In the recessions of 1991 and 2001, Portland labor markets recovered faster than the national average, spending about four months less than other parts of the country bumping along the bottom of the 1991 recession and two months less in the 2001 slump. But its most remarkable performance came in the 2001 recovery, when Portland achieved renewed growth in 11 months versus the 33 month national average.
"Sometime between September and February we should see unemployment bottom out," said Bruce McCain, an investment strategist and economic analyst with Key Private Bank, at a Key4Women forum held last night in Portland. "In the Portland area, that should occur at the same time or earlier."
McCain said Portland area's modest population growth is a significant advantage for job recovery, a recovery that could be enhanced through increasing exports that take advantage of a weakened U.S. dollar in emerging global markets. He added that a higher concentration of jobs in health care provides stability in the local employment market and opportunities for growth. Health care, finance and retail accounts for about 35% of the local employment market compared with a national average of 27%. Government, manufacturing and professional services tally 32% of local jobs, versus a 40% national average.
A commentator on CNBC and Bloomberg TV, McCain predicted there will be a palpable surge driven by pent-up demand among consumers who will regain enough confidence in a recovery to spend again, and among businesses that have cut to the bone to ride out the recession. Those lean businesses will begin to restore staffing levels to pre-recession levels.
"I'm seeing much better signs and sentiment about improvements from business ... they are more optimistic as we emerge from the recession," he told the crowd.
McCain warned, however, that consumer spending must be matched with income, to avoid the financial pitfalls of excessive debt - something he fears the federal government is unlikely to learn.
"We have no discipline around debt," he said, citing federal exhausted reserves and an ever-increasing deficit. That makes us vulnerable to inflation.
"We import money like we import oil," McCain said. "Overseas lenders are likely to cut back when inflation starts to rise," leading to a situation where the government can't pay off what it owes. "The government can stop spending or print more money to cover the deficit, then we reach hyper inflation."
But the global economy can play a huge role in the nation's ability to regain its economic underpinnings. Industries can retool to develop competitive strengths in emerging world market, McCain said, likening that effort to a comparison of NBA stars Michael Jordan, 46, and LeBron James, 24. While James is the younger, more energetic player, Jordan has the experience and smarts to be competitive. Likewise, mature U.S. industries can exploit their advantages over emerging industries throughout the world.

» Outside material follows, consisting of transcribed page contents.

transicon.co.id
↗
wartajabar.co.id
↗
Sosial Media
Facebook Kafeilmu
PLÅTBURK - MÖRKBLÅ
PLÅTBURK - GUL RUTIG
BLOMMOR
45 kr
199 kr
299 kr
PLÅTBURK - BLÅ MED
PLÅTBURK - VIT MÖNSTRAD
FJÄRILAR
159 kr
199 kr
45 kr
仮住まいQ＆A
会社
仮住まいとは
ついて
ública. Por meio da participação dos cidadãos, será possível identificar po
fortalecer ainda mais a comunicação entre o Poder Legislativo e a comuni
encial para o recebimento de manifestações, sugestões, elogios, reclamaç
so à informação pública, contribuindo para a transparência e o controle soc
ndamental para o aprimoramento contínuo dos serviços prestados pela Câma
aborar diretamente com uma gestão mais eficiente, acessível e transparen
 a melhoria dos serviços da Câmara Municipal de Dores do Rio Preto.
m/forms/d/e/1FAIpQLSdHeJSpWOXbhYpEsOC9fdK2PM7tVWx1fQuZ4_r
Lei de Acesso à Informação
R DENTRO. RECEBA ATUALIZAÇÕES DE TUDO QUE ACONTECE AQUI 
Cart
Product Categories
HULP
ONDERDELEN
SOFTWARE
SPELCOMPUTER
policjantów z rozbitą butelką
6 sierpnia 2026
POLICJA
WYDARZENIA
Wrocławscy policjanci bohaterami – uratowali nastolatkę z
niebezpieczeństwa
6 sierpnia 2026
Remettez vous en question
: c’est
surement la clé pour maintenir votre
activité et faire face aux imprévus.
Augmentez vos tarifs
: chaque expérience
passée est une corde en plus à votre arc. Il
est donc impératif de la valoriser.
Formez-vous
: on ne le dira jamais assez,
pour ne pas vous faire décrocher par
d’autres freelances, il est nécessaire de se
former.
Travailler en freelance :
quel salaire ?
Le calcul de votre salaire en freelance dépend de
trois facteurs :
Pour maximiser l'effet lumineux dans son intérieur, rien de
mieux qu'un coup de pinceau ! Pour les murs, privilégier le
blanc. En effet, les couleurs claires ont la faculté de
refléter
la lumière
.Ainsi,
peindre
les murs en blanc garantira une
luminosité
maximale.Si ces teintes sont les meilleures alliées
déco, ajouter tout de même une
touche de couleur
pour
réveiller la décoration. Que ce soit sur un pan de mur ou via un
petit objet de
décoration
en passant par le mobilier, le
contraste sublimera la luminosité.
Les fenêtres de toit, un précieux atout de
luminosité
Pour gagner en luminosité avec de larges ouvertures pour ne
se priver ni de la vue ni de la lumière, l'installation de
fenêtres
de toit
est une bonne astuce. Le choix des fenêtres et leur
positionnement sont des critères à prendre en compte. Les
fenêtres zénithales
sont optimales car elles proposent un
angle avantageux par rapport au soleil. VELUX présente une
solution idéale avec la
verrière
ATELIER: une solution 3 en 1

McCain said those growing countries represent more than just new markets for U.S. industries. He also advises clients to invest in them: about 30% of their portfolios in established international markets and 10% in emerging markets.
"I realize that's not the most comfortable place to be investing for a lot people, and there are issues, around accounting, currency, political stability, but I think that's one of the most crucial things people can do at this time to generate gains and insulate against inflation risks longer term," he said.